Peripheral nerve stimulation (PNS) has been used for the treatment of neuropathic pain for many decades. Despite the specific indications for PNS, clinicians often have difficulty screening for candidates likely to have a good or fair outcome. Given the expense of a permanent implant, most insurance companies will not pay for the implant without a successful PNS trial. And since PNS has only recently been approved by the US Food and Drug Administration, many insurance companies will not pay for a conventional trial of PNS. The objective of this study is to describe a short low-cost method for trialing and screening patients for peripheral nerve stimulator implantation. Additionally, this study demonstrates the long-term efficacy of PNS in the treatment of chronic neuropathic pain and the relative effectiveness of this novel screening method.


The records of all patients who had undergone trialing and implantation of a PNS system for chronic refractory pain at the authors' institution over a 1-year period (August 1, 2012–July 31, 2013) were examined in this retrospective case series. The search revealed 17 patients, 13 who had undergone a novel in-office ultrasonography-guided StimuCath screening technique and 4 who had undergone a traditional week-long screening procedure. All 17 patients experienced a successful PNS trial and proceeded to permanent PNS system implantation. Patients were followed up for a mean duration of 3.0 years. Visual analog scale (VAS) pain scores were used to assess pain relief in the short-term (< 6 weeks), at 1 year, and at the last follow-up. Final outcome was also characterized as good, fair, poor, or bad.

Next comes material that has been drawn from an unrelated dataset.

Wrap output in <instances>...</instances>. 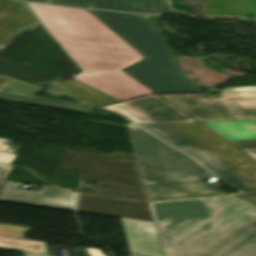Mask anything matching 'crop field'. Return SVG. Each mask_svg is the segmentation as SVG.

Of these 17 patients, 10 were still using their stimulator at the last follow-up, with 8 of them obtaining good relief (classified as ≥ 50% pain relief, with an average 81% reduction in the VAS score) and 2 patients attaining fair relief (< 50% relief but still using stimulation therapy). Among the remaining 7 patients, the stimulator had been explanted in 4 and there had been no relief in 3. Excluding explanted cases, follow-up ranged from 14 to 46 months, with an average of 36 months. Patients with good or fair relief had experienced pain prior to implantation for an average of 5.1 years (range 1.8–15.2 years). A longer duration of pain trended toward a poorer outcome (bad outcome 7.6 years vs good outcome 4.1 years, p = 0.03). Seven (54%) of the 13 patients with the shorter trial experienced a good or fair outcome with an average 79% reduction in the VAS score; however, all 4 of the bad outcome cases came from this group. Three (75%) of the 4 patients with the longer trial experienced a good or fair outcome at the last follow-up, with an average 54% reduction in the VAS score. There was no difference between the trialing methods and the proportion of favorable (good or fair) outcomes (p = 0.71).


Short, ultrasonography-guided StimuCath trials were feasible in screening patients for permanent implantation of PNS, with efficacy similar to the traditional week-long screening noted at the 3-year follow-up.